Nothing. There was a stele from the second century, but it was lost in the Song. The physical remains that we have now are from the fifth century. This is probably because they did not use physical objects for worship. It was aniconic. They used visualizations in their minds.
What about the “Taoist popes” of today? There are people claiming to be the 65th generation descendant of Zhang Daoling, the founder and first celestial master of the Taoist religion.
We don’t see this lineage until the Song. After that, the lineage of the celestial masters is clear. But before that it’s not clear. We have the first three generations of celestial masters from the second century and then a mention in the sixth century, but nothing lasting until the Song.
Then does it make sense to speak of mainstream Taoism today as having descended from this second-century religious movement?
Absolutely, yes. So much of modern ritual stems from them. Taoist priests still use many of the same terms and practices.
The ideas now are exactly the same: The world of the dead is like the world of the living. Taoist priests are like cosmic lawyers. They can go up to heaven and extricate the dead from difficulties. Taoism gives you a way of controlling your fate in another world. This is the same now as then.
How did you piece together this history without physical objects?
Primarily by using texts, but in a different way than before. Most Chinese historians have used official dynastic histories. They comb through it for mention of who is a Taoist and then write this up as a history, but they ignore the religious texts.
Why is that?
The religious texts are found in a huge collection called the Taoist canon. Until fairly recently, people said it was a mess — you can’t date anything and so it’s not worth considering if you are writing a history of China. But this has changed. We now have for example the work of Kristofer Schipper and Franciscus Verellen that gives a date for every document.
So the Taoist canon can be used as an alternative history, expanding on the official histories.

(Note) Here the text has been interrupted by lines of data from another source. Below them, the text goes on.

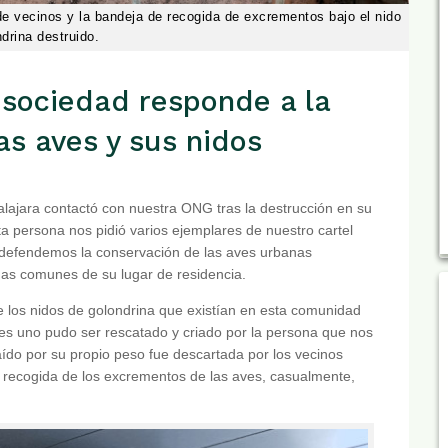
e vecinos y la bandeja de recogida de excrementos bajo el nido
drina destruido.
sociedad responde a la
as aves y sus nidos
lajara contactó con nuestra ONG tras la destrucción en su
a persona nos pidió varios ejemplares de nuestro cartel
 defendemos la conservación de las aves urbanas
onas comunes de su lugar de residencia.
los nidos de golondrina que existían en esta comunidad
ales uno pudo ser rescatado y criado por la persona que nos
aído por su propio peso fue descartada por los vecinos
a recogida de los excrementos de las aves, casualmente,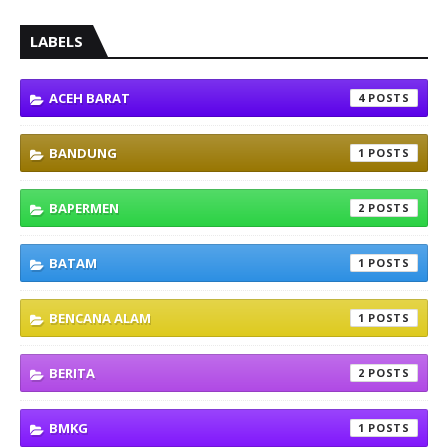
LABELS
ACEH BARAT
4
BANDUNG
1
BAPERMEN
2
BATAM
1
BENCANA ALAM
1
BERITA
2
BMKG
1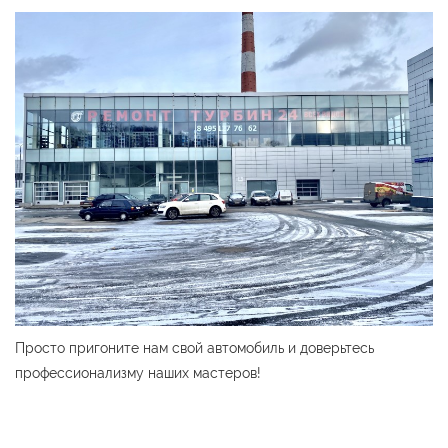
Просто пригоните нам свой автомобиль и доверьтесь
профессионализму наших мастеров!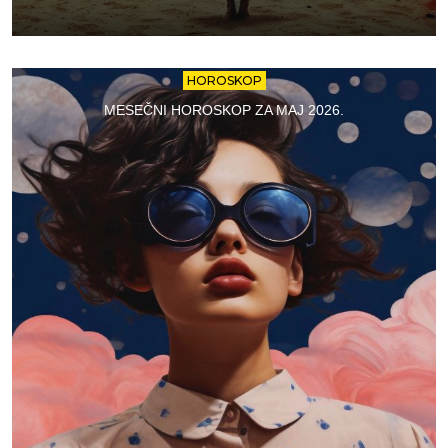
HOROSKOP
MESEČNI HOROSKOP ZA MAJ 2026.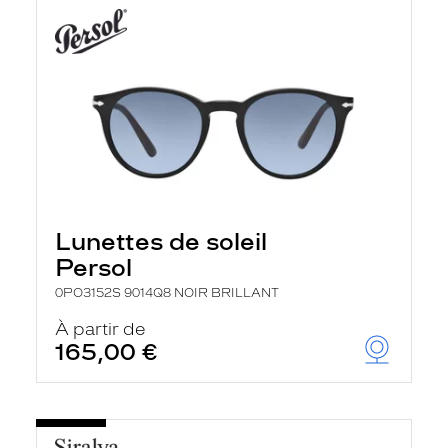
Lunettes de soleil
Persol
0PO3152S 9014Q8 NOIR BRILLANT
À partir de
165,00 €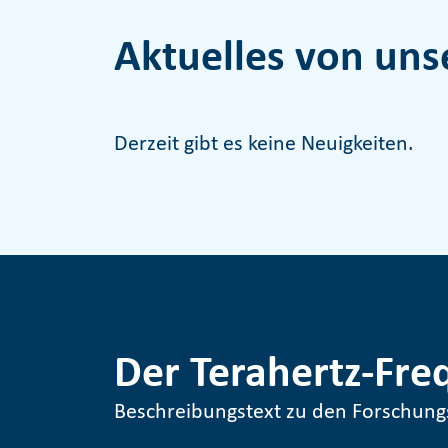
Aktuelles von uns
Derzeit gibt es keine Neuigkeiten.
Der Terahertz-Fre
Beschreibungstext zu den Forschun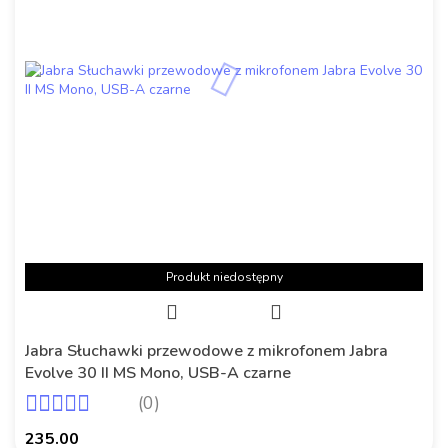
Produkt niedostępny
Jabra Słuchawki przewodowe z mikrofonem Jabra
Evolve 30 II MS Mono, USB-A czarne
(0)
235.00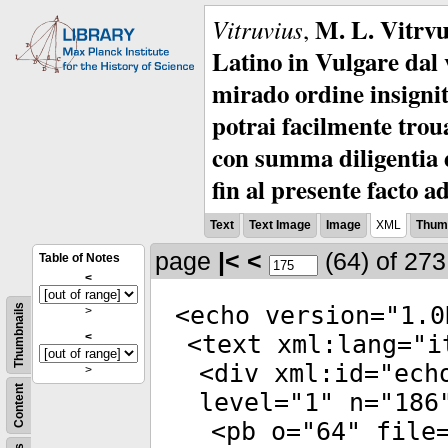
M. L. Vitrvu
Vitruvius
,
Latino in Vulgare dal v
mirado ordine insignit
potrai facilmente troua
con summa diligentia e
fin al presente facto a
Text
Text Image
Image
XML
Thumb
page
|<
<
(64)
of 27
Table of Notes
<
<
echo
version
="
1.0
Thumbnails
>
<
<
text
xml:lang
="
i
<
div
xml:id
="
ech
>
Content
level
="
1
"
n
="
186
<
pb
o
="
64
"
file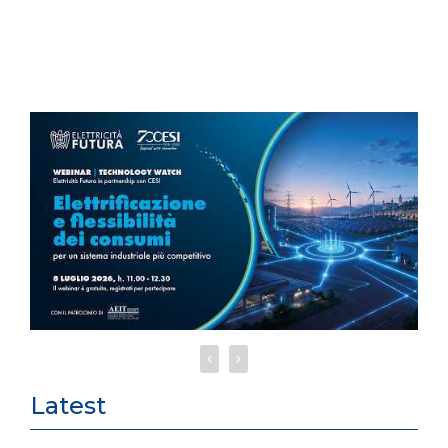
Latest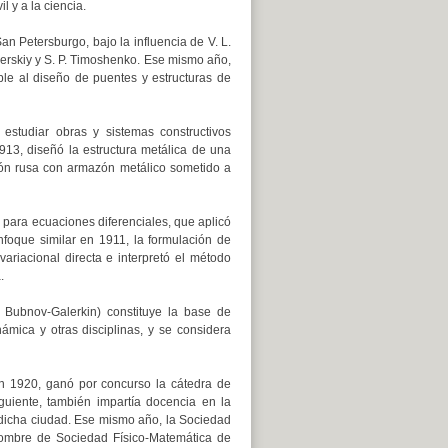
il y a la ciencia.
n Petersburgo, bajo la influencia de V. L.
cherskiy y S. P. Timoshenko. Ese mismo año,
ble al diseño de puentes y estructuras de
estudiar obras y sistemas constructivos
913, diseñó la estructura metálica de una
ción rusa con armazón metálico sometido a
 para ecuaciones diferenciales, que aplicó
foque similar en 1911, la formulación de
ariacional directa e interpretó el método
.
ubnov-Galerkin) constituye la base de
mica y otras disciplinas, y se considera
en 1920, ganó por concurso la cátedra de
guiente, también impartía docencia en la
 dicha ciudad. Ese mismo año, la Sociedad
nombre de Sociedad Físico-Matemática de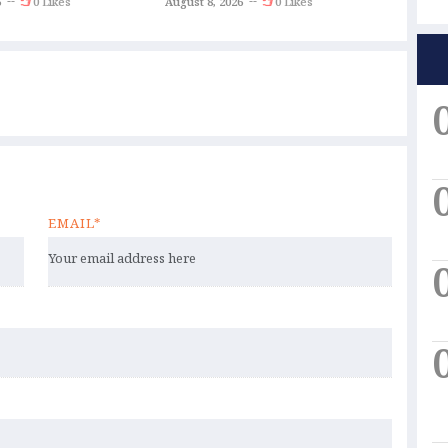
6
0 Likes
August 8, 2026
0 Likes
August 
EMAIL*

It shows another aspect of Chinese society that you can’t get from the “zhengshi,” or “official histories.” This has been my inspiration my whole career — to find this alternative thread through Chinese society — the part that didn’t get recorded in the emperor’s official history.
This strikes me as similar to the history of early Christianity. There, too, is a very limited amount of physical material.

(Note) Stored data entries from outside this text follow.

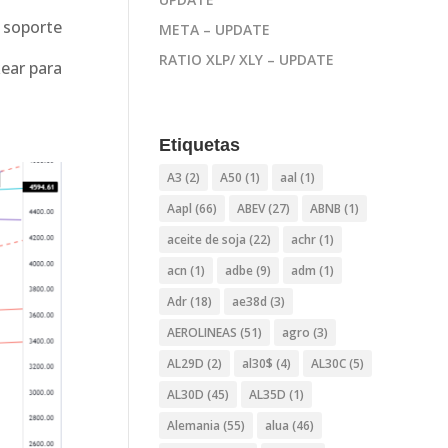
 soporte
META – UPDATE
RATIO XLP/ XLY – UPDATE
kear para
Etiquetas
A3
(2)
A50
(1)
aal
(1)
Aapl
(66)
ABEV
(27)
ABNB
(1)
aceite de soja
(22)
achr
(1)
acn
(1)
adbe
(9)
adm
(1)
Adr
(18)
ae38d
(3)
AEROLINEAS
(51)
agro
(3)
AL29D
(2)
al30$
(4)
AL30C
(5)
AL30D
(45)
AL35D
(1)
Alemania
(55)
alua
(46)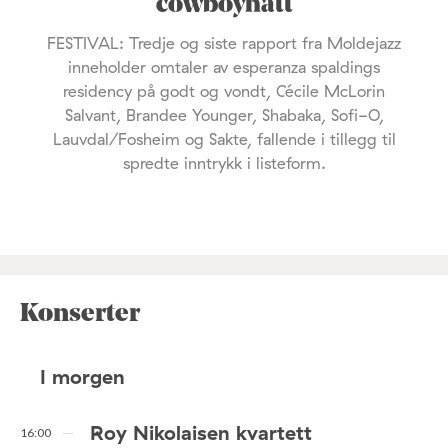
cowboyhatt
FESTIVAL: Tredje og siste rapport fra Moldejazz
inneholder omtaler av esperanza spaldings
residency på godt og vondt, Cécile McLorin
Salvant, Brandee Younger, Shabaka, Sofi-O,
Lauvdal/Fosheim og Sakte, fallende i tillegg til
spredte inntrykk i listeform.
Konserter
I morgen
Roy Nikolaisen kvartett
16:00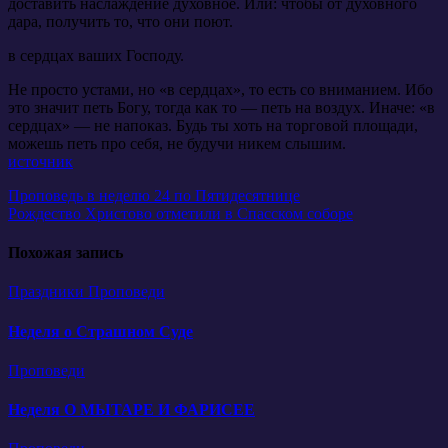
доставить наслаждение духовное. Или: чтобы от духовного
дара, получить то, что они поют.
в сердцах ваших Господу.
Не просто устами, но «в сердцах», то есть со вниманием. Ибо
это значит петь Богу, тогда как то — петь на воздух. Иначе: «в
сердцах» — не напоказ. Будь ты хоть на торговой площади,
можешь петь про себя, не будучи никем слышим.
источник
Навигация
Проповедь в неделю 24 по Пятидесятнице
Рождество Христово отметили в Спасском соборе
по
записям
Похожая запись
Праздники
Проповеди
Неделя о Страшном Суде
Проповеди
Неделя О МЫТАРЕ И ФАРИСЕЕ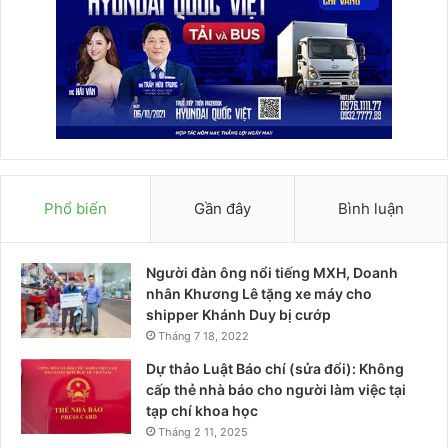
Phổ biến
Gần đây
Bình luận
Người đàn ông nổi tiếng MXH, Doanh
nhân Khương Lê tặng xe máy cho
shipper Khánh Duy bị cướp
Tháng 7 18, 2022
Dự thảo Luật Báo chí (sửa đổi): Không
cấp thẻ nhà báo cho người làm việc tại
tạp chí khoa học
Tháng 2 11, 2025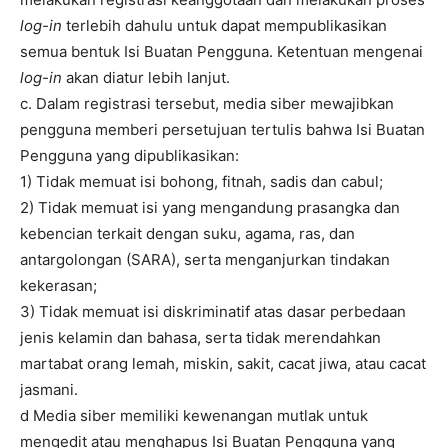
log-in
terlebih dahulu untuk dapat mempublikasikan
semua bentuk Isi Buatan Pengguna. Ketentuan mengenai
log-in
akan diatur lebih lanjut.
c. Dalam registrasi tersebut, media siber mewajibkan
pengguna memberi persetujuan tertulis bahwa Isi Buatan
Pengguna yang dipublikasikan:
1) Tidak memuat isi bohong, fitnah, sadis dan cabul;
2) Tidak memuat isi yang mengandung prasangka dan
kebencian terkait dengan suku, agama, ras, dan
antargolongan (SARA), serta menganjurkan tindakan
kekerasan;
3) Tidak memuat isi diskriminatif atas dasar perbedaan
jenis kelamin dan bahasa, serta tidak merendahkan
martabat orang lemah, miskin, sakit, cacat jiwa, atau cacat
jasmani.
d Media siber memiliki kewenangan mutlak untuk
mengedit atau menghapus Isi Buatan Pengguna yang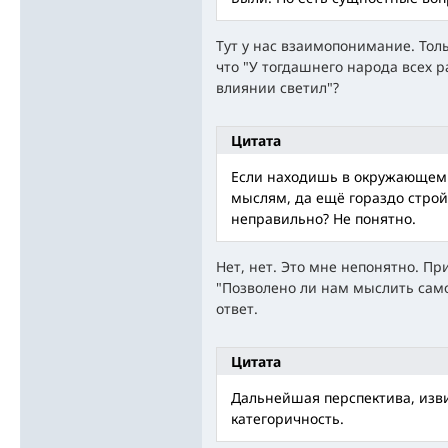
Тут у нас взаимопонимание. Толь
что "У тогдашнего народа всех ра
влиянии светил"?
Цитата
Если находишь в окружающем
мыслям, да ещё гораздо стро
неправильно? Не понятно.
Нет, нет. Это мне непонятно. Пр
"Позволено ли нам мыслить само
ответ.
Цитата
Дальнейшая перспектива, изв
категоричность.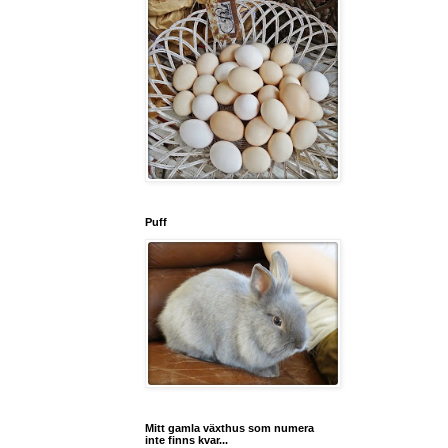
Puff
Mitt gamla växthus som numera
inte finns kvar...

I’m fascinated with the parallels. We have the same limited amount of textual material. We need to squeeze it, just like they did with the Gospels. That’s been one of my goals with the book, to get all of that early authentic material, and write a history of the movement.
Have Chinese historians worked this material?
There is little philological tradition like this in China. The main philological work in Chinese Buddhism, for example, was done by Japanese and Western scholars. They dated the material and produced catalogs.
There’s been very little work in Taoism or Chinese religion comparable to the work done on Christianity. For example, you can internally date texts and say this part is earlier than that part. This is common in the Bible, but very uncommon in Chinese texts.
Why hasn’t this been popular among Chinese scholars?
I think it reflected the prejudice by the educated elite against religion — that it wasn’t worthy of study. Most Chinese scholars have thought of Taoism as a degenerate philosophy — something that once had to do with Laozi but ended up with a bunch of charlatan tricks.
Today it seems different. Taoism is embraced as part of the traditional Chinese culture that the government is promoting.
Only certain aspects of the religion. The Chinese Constitution guarantees freedom of religious belief but not religious practice. Much of what a traditional Taoist priest did is now illegal. They are allowed to do rituals but cannot claim to have actually accomplished anything with the ritual, or else it is called superstition. If you claim your ritual will actually heal someone or save their relatives, you can be thrown in jail for fraud.
It leaves Taoism in a very different position in society, a representative of the culture without any rights to control their own public image, which is controlled by the government.